Your idea is garbage.

>6. Once validated, the code is good for 1 year (or 6 months or 3 months, adjust based on how stringent you want to make it) - then it expires and a new one must be purchased.

> 7. A separate token is required for each website/each account.

I propose instead:

A single code valid for 10 packets sent to a single IP address, or 30 seconds, whichever expires first.

What happens with point 7 when you verify your age to Google Plus and then you go to Reddit and “sign in with Google?”. If your verification doesn’t transfer, that would be silly because you aren’t a different age.

Trying to start a new social network in your world either has “every new signup must go to a store and spend money” or every new social network becomes tied to “sign in with Google”.
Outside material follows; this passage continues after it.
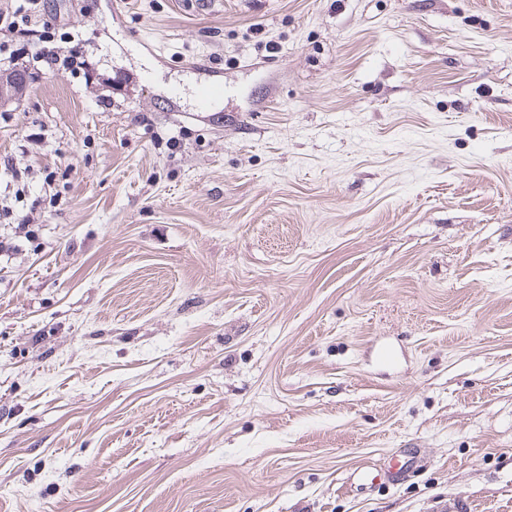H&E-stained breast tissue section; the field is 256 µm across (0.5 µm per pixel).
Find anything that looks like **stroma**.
<instances>
[{"mask_svg":"<svg viewBox=\"0 0 512 512\" xmlns=\"http://www.w3.org/2000/svg\"><path fill=\"white\" fill-rule=\"evenodd\" d=\"M44 4L0 512H512V0ZM403 467L404 465L400 467L391 465L382 473L377 472L376 474H373L367 467L359 468L355 473L357 485L361 488L367 485H374V481L377 477H379V480L383 483L395 484L403 477Z\"/></svg>","mask_w":512,"mask_h":512,"instance_id":"35a3bbf8","label":"stroma"}]
</instances>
Your plan locks us into the current social networking forever?

Not only this but every age verification system will create an immense motive for the kids to obtain an "adult pass". Money, uncles, "family engineering" on parents or obscure paths will be used by the kid to become a hero to their peers. In a few months/years the system will degenerate and become abandoned.
Ban for children, and mandatory deanonymiziation [1] for everyone else.

[1] At best with a "trust us we won't tattle" "privacy" architecture.
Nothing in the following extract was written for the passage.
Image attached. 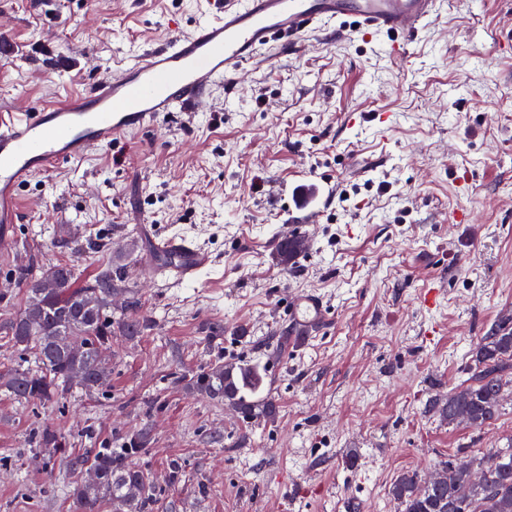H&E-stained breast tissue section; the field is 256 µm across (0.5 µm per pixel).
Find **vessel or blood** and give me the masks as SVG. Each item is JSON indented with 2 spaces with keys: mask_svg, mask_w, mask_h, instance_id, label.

I'm pretty sure it is going to pass.

Too much of a coordinated efforts between western countries, thus it cannot fail. The decisions have been made and your voice pretty much doesn't matter.

Look, I’m all for not letting children into social media apps. But that’s the job of the parents, not the state.

Besides, like many point out, this is just a way to deanonymize the web for everyone.

Why is the state always meddling with the citizens lives and personal responsibilities, and why do we let them? Do we really appreciate so much this nanny state?

>But that’s the job of the parents, not the state.

How? I can't hover over the shoulders of my kids 24/7 - there's no world in which that's practical.

Maybe tech companies should start offering parents tools to make it easier? The same tools that people here might already use to keep that bullshit away from their kids.

I was going to write a comment about how stupid and harmful these bans are for multiple reasons (including being entirely ineffective at their stated goals anyways), but honestly, who cares at this point. It's clear to me that the internet is dying and will either look dramatically different in the next decade or cease to exist as it's overtaken by bots and AI. And I'm starting to think that's a good thing for humans and society. Perhaps we will return to the real world.

(We will still need the internet for communication, but hopefully far less for entertainment etc).

Every nation in the world needs this.
Any kind of government encroachment into the time of it's citizens is theft.

Many of their citizens chose American social media because they prefer American values. This offended the nationalists so they are simply going to ban American sites and try to make their own inferior ones.

Traditional media (Murdoch) and traditional gambling lobbied the hardest for these laws (of course these are anything but traditional). This is a billion dollar gimme to newscorp, but they will probably still fail to pick up the younger audience because they can't compete.

In America we have freedom of religion and freedom of association, we used to have the freedom to put whatever we please in our own bodies and minds.

Absolute nonsense. American social media is used because it's designed to addict children and adults. Same reason people gamble, and buy advertised products.